Compte tenu de la nature familiale du litige, chaque partie gardera à sa charge ses propres dépens d'appel (art. 107 al. 1 let. c CPC).


* * * * *


PAR CES MOTIFS,
La Chambre civile :

A la forme :

Déclare recevable l'appel interjeté par A______ contre les chiffres 8 à 10 et 18 du dispositif du jugement JTPI/13497/2019 rendu le 25 septembre 2019 par le Tribunal de première instance dans la cause C/18547/2017-9.

Au fond :

Annule les chiffres 8 à 10 du dispositif de ce jugement.

Dit que l'entretien convenable de l'enfant D______ se monte à 1'758 fr. par mois hors allocations familiales et celui de E______ à 1'729 fr. par mois hors allocations familiales.

Dit que A______ est en l'état dispensée de contribuer à l'entretien de ses filles D______ et E______.

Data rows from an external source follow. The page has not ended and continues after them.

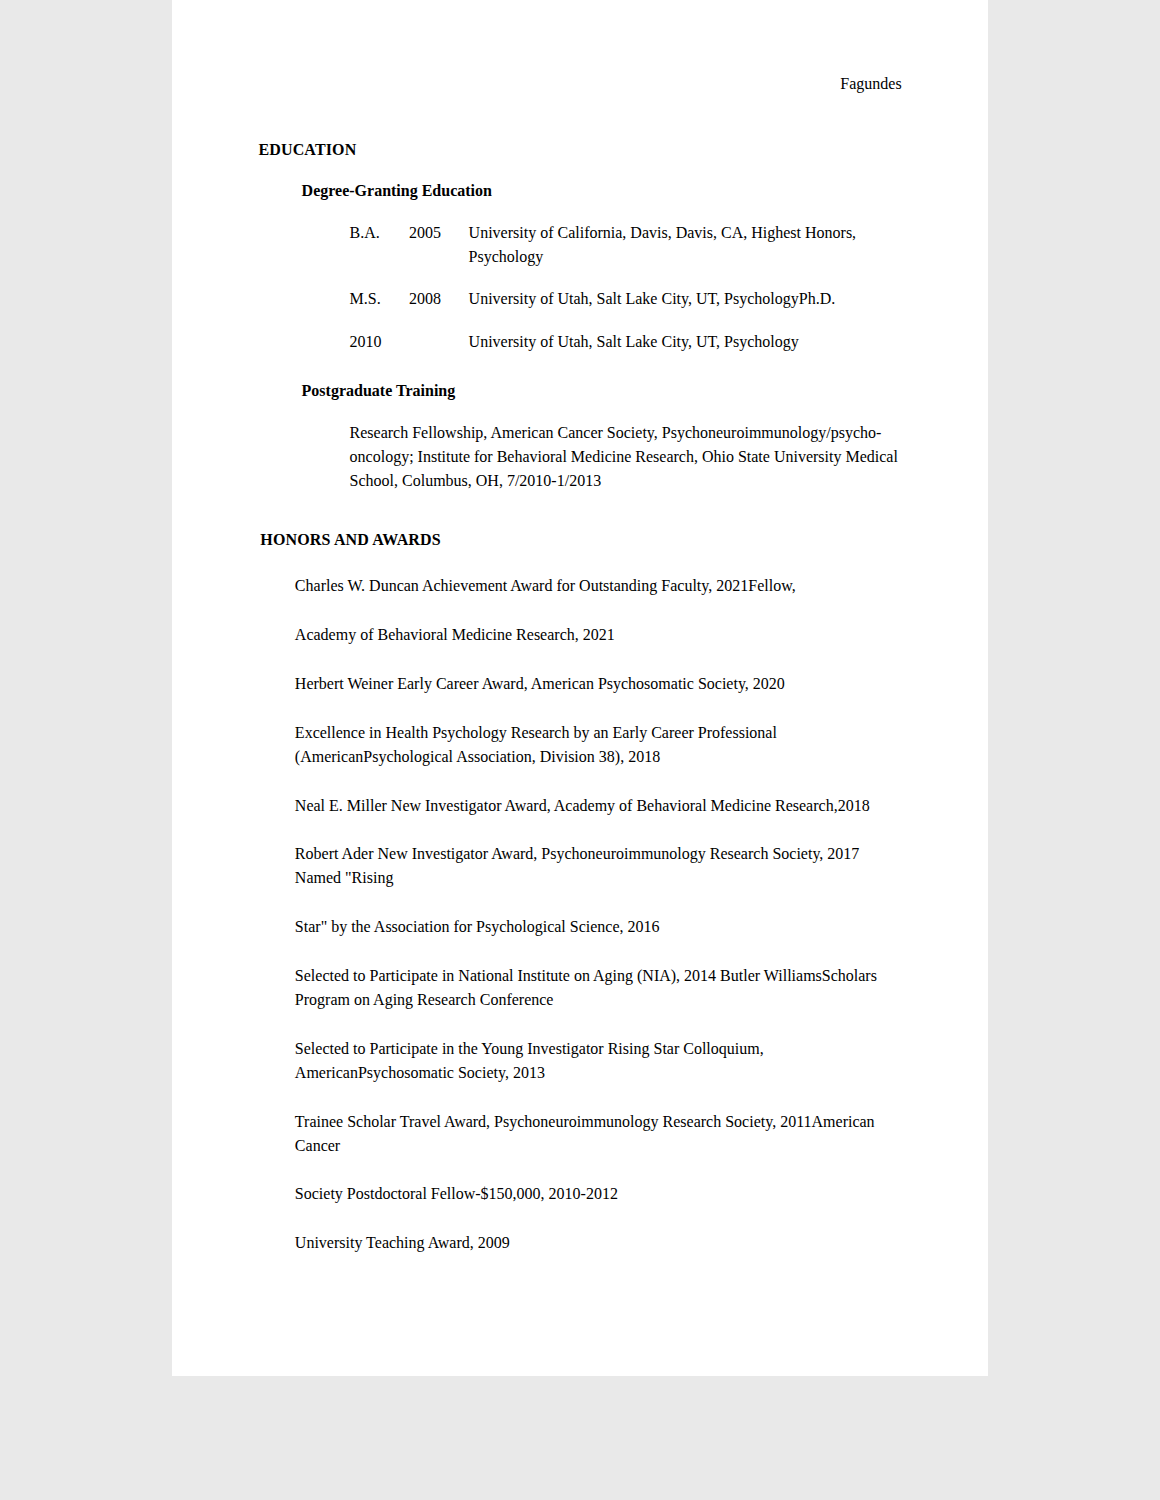Fagundes
Education
Degree-Granting Education
B.A. 2005 University of California, Davis, Davis, CA, Highest Honors,
Psychology
M.S. 2008 University of Utah, Salt Lake City, UT, PsychologyPh.D.
2010 University of Utah, Salt Lake City, UT, Psychology
Postgraduate Training
Research Fellowship, American Cancer Society, Psychoneuroimmunology/psycho-oncology; Institute for Behavioral Medicine Research, Ohio State University Medical School, Columbus, OH, 7/2010-1/2013
Honors and Awards
Charles W. Duncan Achievement Award for Outstanding Faculty, 2021Fellow,
Academy of Behavioral Medicine Research, 2021
Herbert Weiner Early Career Award, American Psychosomatic Society, 2020
Excellence in Health Psychology Research by an Early Career Professional (AmericanPsychological Association, Division 38), 2018
Neal E. Miller New Investigator Award, Academy of Behavioral Medicine Research,2018
Robert Ader New Investigator Award, Psychoneuroimmunology Research Society, 2017 Named "Rising
Star" by the Association for Psychological Science, 2016
Selected to Participate in National Institute on Aging (NIA), 2014 Butler WilliamsScholars Program on Aging Research Conference
Selected to Participate in the Young Investigator Rising Star Colloquium, AmericanPsychosomatic Society, 2013
Trainee Scholar Travel Award, Psychoneuroimmunology Research Society, 2011American Cancer
Society Postdoctoral Fellow-$150,000, 2010-2012
University Teaching Award, 2009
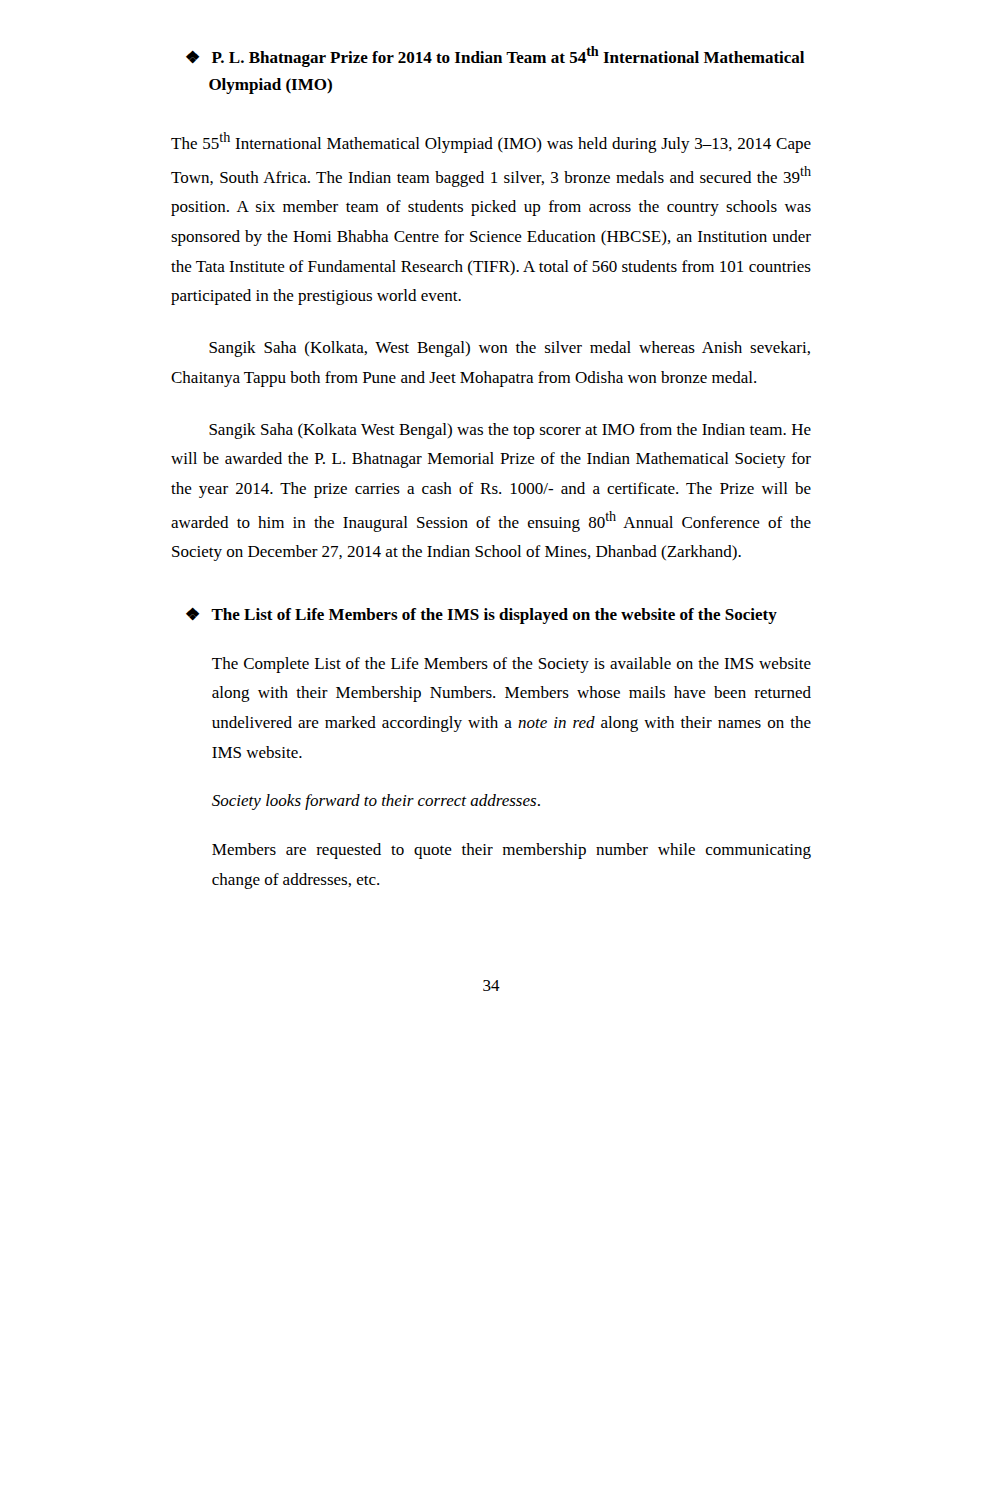P. L. Bhatnagar Prize for 2014 to Indian Team at 54th International Mathematical Olympiad (IMO)
The 55th International Mathematical Olympiad (IMO) was held during July 3–13, 2014 Cape Town, South Africa. The Indian team bagged 1 silver, 3 bronze medals and secured the 39th position. A six member team of students picked up from across the country schools was sponsored by the Homi Bhabha Centre for Science Education (HBCSE), an Institution under the Tata Institute of Fundamental Research (TIFR). A total of 560 students from 101 countries participated in the prestigious world event.
Sangik Saha (Kolkata, West Bengal) won the silver medal whereas Anish sevekari, Chaitanya Tappu both from Pune and Jeet Mohapatra from Odisha won bronze medal.
Sangik Saha (Kolkata West Bengal) was the top scorer at IMO from the Indian team. He will be awarded the P. L. Bhatnagar Memorial Prize of the Indian Mathematical Society for the year 2014. The prize carries a cash of Rs. 1000/- and a certificate. The Prize will be awarded to him in the Inaugural Session of the ensuing 80th Annual Conference of the Society on December 27, 2014 at the Indian School of Mines, Dhanbad (Zarkhand).
The List of Life Members of the IMS is displayed on the website of the Society
The Complete List of the Life Members of the Society is available on the IMS website along with their Membership Numbers. Members whose mails have been returned undelivered are marked accordingly with a note in red along with their names on the IMS website.
Society looks forward to their correct addresses.
Members are requested to quote their membership number while communicating change of addresses, etc.
34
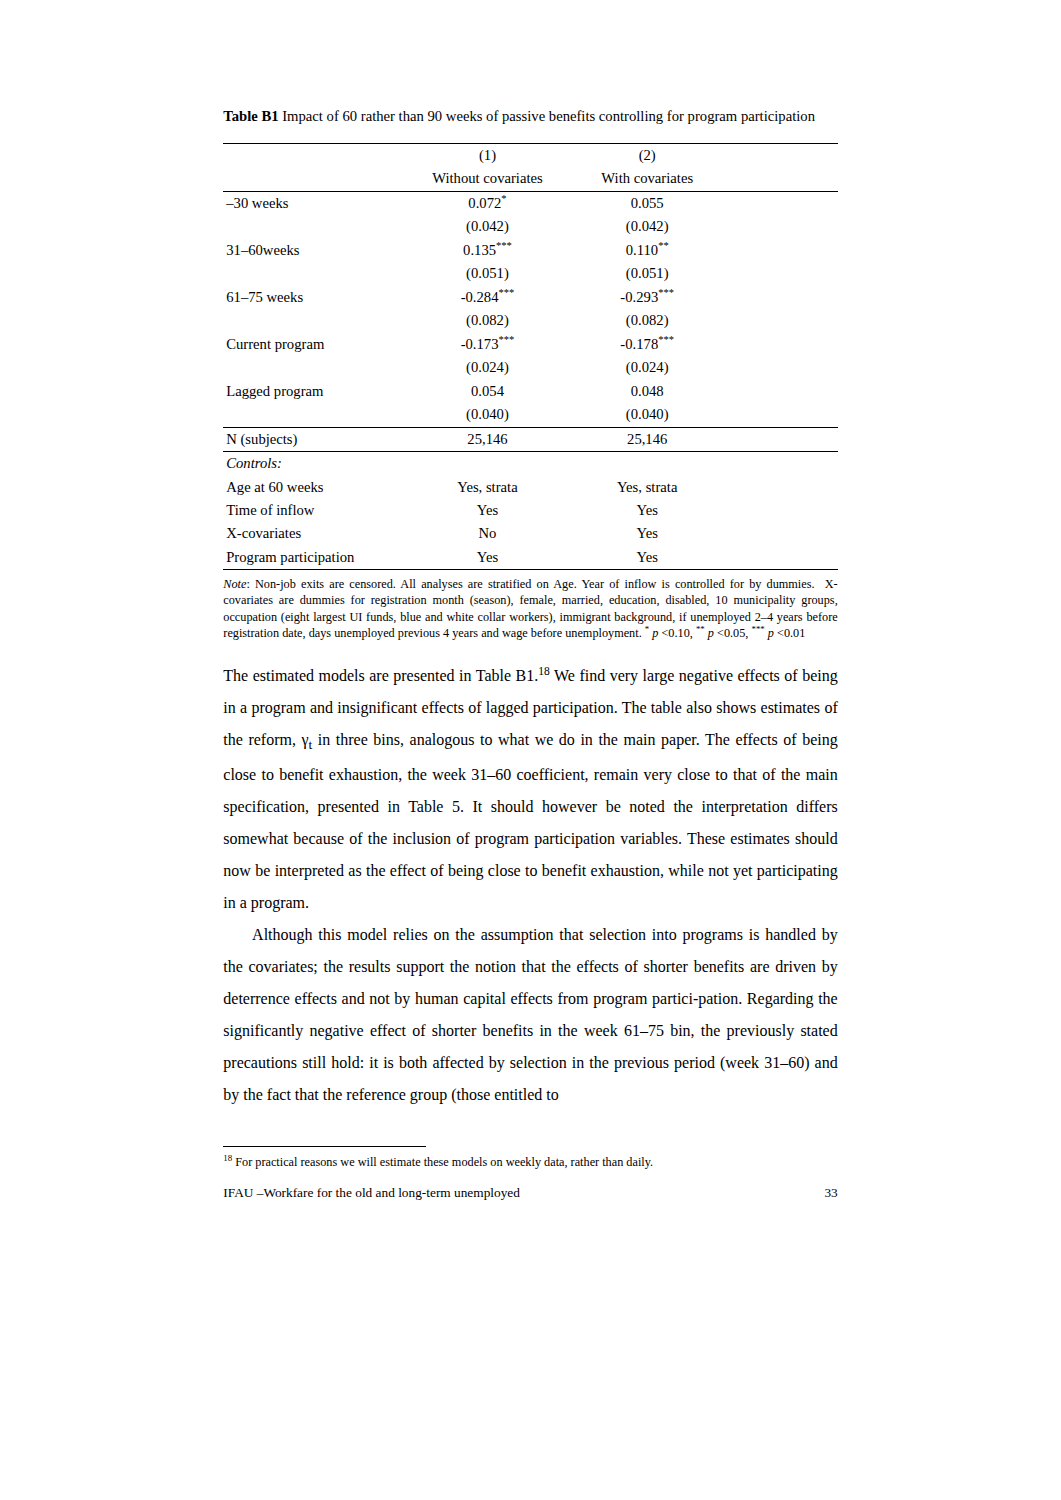Table B1 Impact of 60 rather than 90 weeks of passive benefits controlling for program participation
| | (1) | (2) | |
| | Without covariates | With covariates | |
| –30 weeks | 0.072 * | 0.055 | |
| | (0.042) | (0.042) | |
| 31–60weeks | 0.135 *** | 0.110 ** | |
| | (0.051) | (0.051) | |
| 61–75 weeks | -0.284 *** | -0.293 *** | |
| | (0.082) | (0.082) | |
| Current program | -0.173 *** | -0.178 *** | |
| | (0.024) | (0.024) | |
| Lagged program | 0.054 | 0.048 | |
| | (0.040) | (0.040) | |
| N (subjects) | 25,146 | 25,146 | |
| Controls: | | | |
| Age at 60 weeks | Yes, strata | Yes, strata | |
| Time of inflow | Yes | Yes | |
| X-covariates | No | Yes | |
| Program participation | Yes | Yes | |
Note: Non-job exits are censored. All analyses are stratified on Age. Year of inflow is controlled for by dummies. X-covariates are dummies for registration month (season), female, married, education, disabled, 10 municipality groups, occupation (eight largest UI funds, blue and white collar workers), immigrant background, if unemployed 2–4 years before registration date, days unemployed previous 4 years and wage before unemployment. * p <0.10, ** p <0.05, *** p <0.01
The estimated models are presented in Table B1.18 We find very large negative effects of being in a program and insignificant effects of lagged participation. The table also shows estimates of the reform, γt in three bins, analogous to what we do in the main paper. The effects of being close to benefit exhaustion, the week 31–60 coefficient, remain very close to that of the main specification, presented in Table 5. It should however be noted the interpretation differs somewhat because of the inclusion of program participation variables. These estimates should now be interpreted as the effect of being close to benefit exhaustion, while not yet participating in a program.
Although this model relies on the assumption that selection into programs is handled by the covariates; the results support the notion that the effects of shorter benefits are driven by deterrence effects and not by human capital effects from program partici-pation. Regarding the significantly negative effect of shorter benefits in the week 61–75 bin, the previously stated precautions still hold: it is both affected by selection in the previous period (week 31–60) and by the fact that the reference group (those entitled to
18 For practical reasons we will estimate these models on weekly data, rather than daily.
IFAU –Workfare for the old and long-term unemployed 33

Confirme le jugement querellé pour le surplus.

Déboute les parties de toutes autres conclusions.

Sur les frais :

Arrête les frais judiciaires d'appel à 1'250 fr., les met à charge de B______ et de A______ à raison d'une moitié chacun et dit que ces frais sont provisoirement supportés par l'Etat de Genève.

Dit que chaque partie gardera ses propres dépens à sa charge.

Siégeant :

Monsieur Laurent RIEBEN, président; Monsieur Patrick CHENAUX,
Madame Fabienne GEISINGER-MARIETHOZ, juges; Madame Sophie MARTINEZ, greffière.

Le président :

Laurent RIEBEN

 

La greffière :

Sophie MARTINEZ

 

 

Indication des voies de recours :

 

Conformément aux art. 72 ss de la loi fédérale sur le Tribunal fédéral du 17 juin 2005 (LTF; RS 173.110), le présent arrêt peut être porté dans les trente jours qui suivent sa notification avec expédition complète (art. 100 al. 1 LTF) par-devant le Tribunal fédéral par la voie du recours en matière civile.

 

Le recours doit être adressé au Tribunal fédéral, 1000 Lausanne 14.

 

Valeur litigieuse des conclusions pécuniaires au sens de la LTF supérieure ou égale à 30'000 fr.